When AWS launched Instance Refresh for EC2 Auto Scaling last year my colleagues and me were delighted: Should we be able to retire our half baked and mostly working lambda for restarting ec2 instances and hand this over to AWS Auto Scaling?
I think we were not the only ones looking forward to this: Auto Scaling groups is an extremely popular option of the most popular AWS service (EC2) of the biggest cloud provider in the world. At the same time all of these many customers are responsible to use a recent machine image with current security patches. That means refreshing instances in an Auto Scaling Group is something anybody out there needs to do on a regular basis1 and anybody who does not like busywork will automate the process.
As it turns out that is much trickier than it seems at first glance:
-
The restart interferes with Auto Scaling Policies
-
It can get disrupted by new deployments
-
AWS Auto Scaling tries to balance instance counts between availability zones while the goal is to remove instances with old AMIs.
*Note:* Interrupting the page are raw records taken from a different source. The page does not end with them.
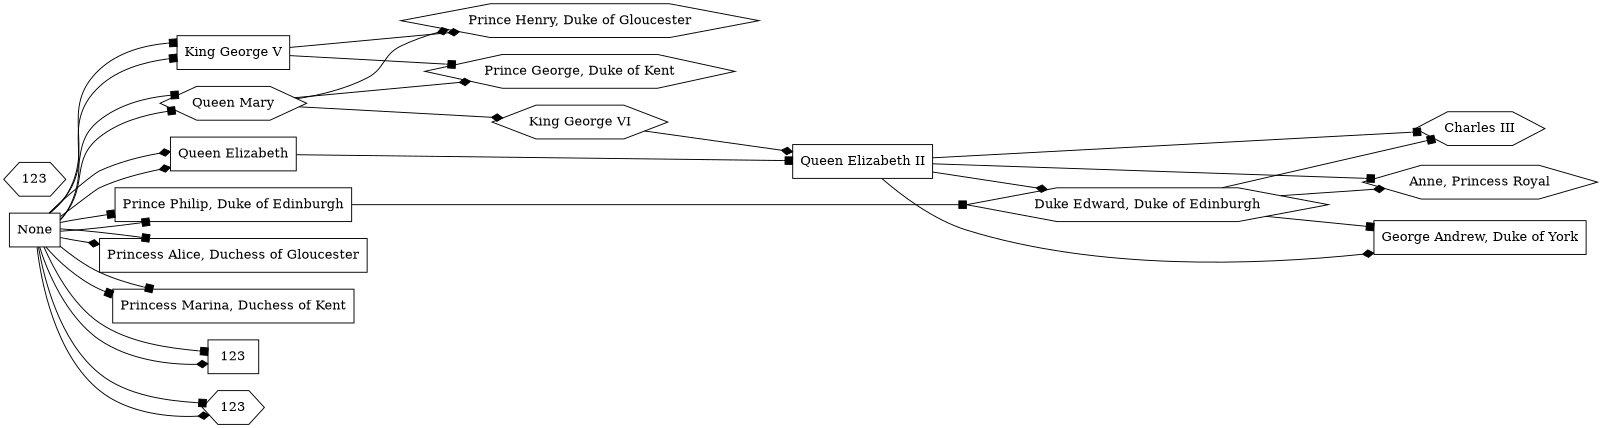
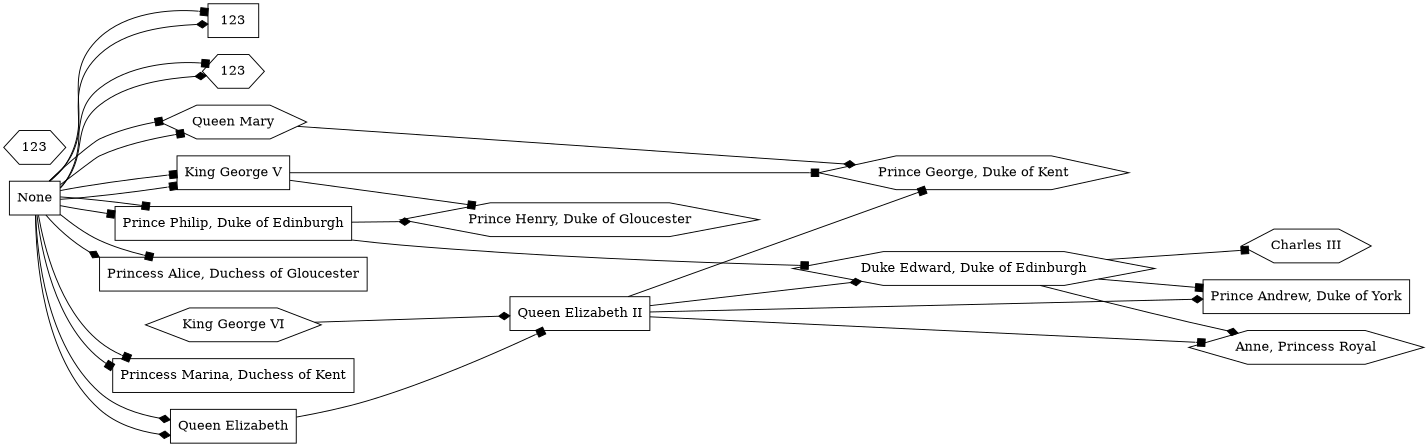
  digraph {
    rankdir=LR
    node [shape=box]
    edge [arrowhead=box]
    n1 [label="King George V"]
    n2 [label="Prince Henry, Duke of Gloucester" shape=hexagon]
    n3 [label="Prince George, Duke of Kent" shape=hexagon]
    n4 [label="King George VI" shape=hexagon]
    n5 [label="Queen Elizabeth II"]
    n6 [label="Queen Mary" shape=hexagon]
    n7 [label="Charles III" shape=hexagon]
    n8 [label="Anne, Princess Royal" shape=hexagon]
-   n9 [label="George Andrew, Duke of York"]
+   n9 [label="Prince Andrew, Duke of York"]
    n10 [label="Duke Edward, Duke of Edinburgh" shape=hexagon]
    n11 [label="Queen Elizabeth"]
    n12 [label="Princess Alice, Duchess of Gloucester"]
    n13 [label="Prince Philip, Duke of Edinburgh"]
    n14 [label="Princess Marina, Duchess of Kent"]
    n15 [label=123 shape=hexagon]
    n16 [label=123]
    n17 [label=123 shape=hexagon]
    None
-   n1 -> n2 [arrowhead=diamond]
+   n1 -> n2
    n1 -> n3
    n4 -> n5 [arrowhead=diamond]
-   n5 -> n7
+   n5 -> n3
    n5 -> n8
    n5 -> n9 [arrowhead=diamond]
    n5 -> n10 [arrowhead=diamond]
-   n6 -> n2 [arrowhead=diamond]
+   n13 -> n2 [arrowhead=diamond]
    n6 -> n3 [arrowhead=diamond]
-   n6 -> n4 [arrowhead=diamond]
    n10 -> n7
    n10 -> n8 [arrowhead=diamond]
    n10 -> n9
    n11 -> n5
    n13 -> n10
    None -> n1
    None -> n1
    None -> n6
    None -> n6
    None -> n11 [arrowhead=diamond]
    None -> n11 [arrowhead=diamond]
    None -> n12 [arrowhead=diamond]
    None -> n12
    None -> n13
    None -> n13
    None -> n14
    None -> n14
    None -> n16 [arrowhead=diamond]
    None -> n16
    None -> n17 [arrowhead=diamond]
    None -> n17
  }
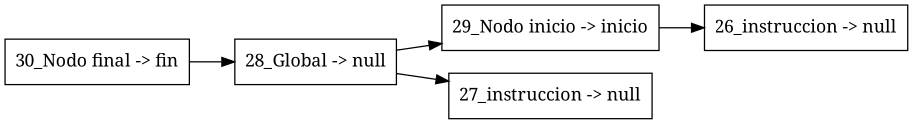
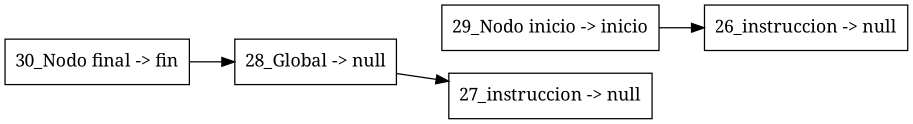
  digraph {
    fontname="Noto Serif"
    rankdir=LR
    node [color=black fillcolor=white fontname="Noto Serif" shape=box style=filled]
    edge [color=black fontname="Noto Serif"]
    "28_Global -> null"
    "29_Nodo inicio -> inicio"
    "27_instruccion -> null"
    "26_instruccion -> null"
    "30_Nodo final -> fin"
-   "28_Global -> null" -> "29_Nodo inicio -> inicio"
    "28_Global -> null" -> "27_instruccion -> null"
    "29_Nodo inicio -> inicio" -> "26_instruccion -> null"
    "30_Nodo final -> fin" -> "28_Global -> null"
  }
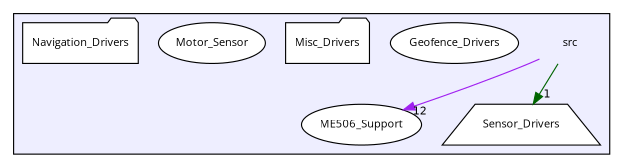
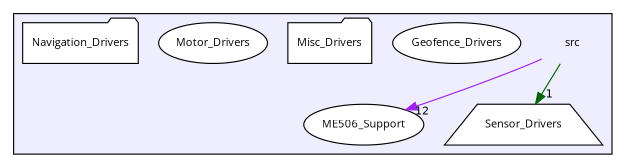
  digraph {
    compound=true
    fontname="Open Sans"
    node [fontname="Open Sans" fontsize=10 shape=ellipse color=black fillcolor=white style=filled]
    edge [fontname="Open Sans" labeldistance=1.5 labelfontname=Helvetica labelfontsize=10]
    n1 [label=src shape=plaintext color="" fillcolor="" style=""]
    n2 [label=Geofence_Drivers]
    n3 [label=ME506_Support]
    n4 [label=Misc_Drivers shape=folder]
-   n5 [label=Motor_Sensor]
+   n5 [label=Motor_Drivers]
    n6 [label=Navigation_Drivers shape=folder]
    n7 [label=Sensor_Drivers shape=trapezium]
    subgraph cluster_1 {
      bgcolor="#eeeeff"
      pencolor=black
      n1
      n2
      n3
      n4
      n5
      n6
      n7
    }
    n1 -> n3 [color=purple headlabel=12]
    n1 -> n7 [color=darkgreen headlabel=1]
  }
If you are trying to use this new functionality in the Console you are up for a little confusion:
So on the one hand "Each instance is terminated first and then replaced, which temporarily reduces the capacity available" but on the other hand there is a minimum health percentage parameter which indicates the "percentage of the desired capacity of the Auto Scaling group must remain healthy during this operation to allow it to continue". So if the minimum health percentage is 100% capacity should not go down during the instance refresh, right?
Sadly, that is not the case: The first sentence is correct:
Each instance is terminated first and then replaced, […]
The minimum health percentage parameter instead just decides how many instances are stopped at the same time. Setting it to 100% means one instance will be stopped at a time. So for an Auto Scaling Group with one instance this parameter is quite misleading: The one instance will be stopped and a new one started for any value set as "minimum health percentage".
So basically refreshing the instances of an Auto Scaling group always reduces capacity. In the case of one instance it means a guaranteed service interruption. In the case of a decently utilized group with more than one instance it has the potential for one. This is exactly what we were experiencing when we gave this feature a spin.
So what is this feature useful for? We found one particular use for it: Restarting instances with mounted EBS volumes. Any Auto scaling group that contains such instances is tagged as such and the lambda we use for restarting services makes use of the refresh instance API call in this particular case.
One could also treat machines like pets not cattle and patch them, but I would not recommend going down that path.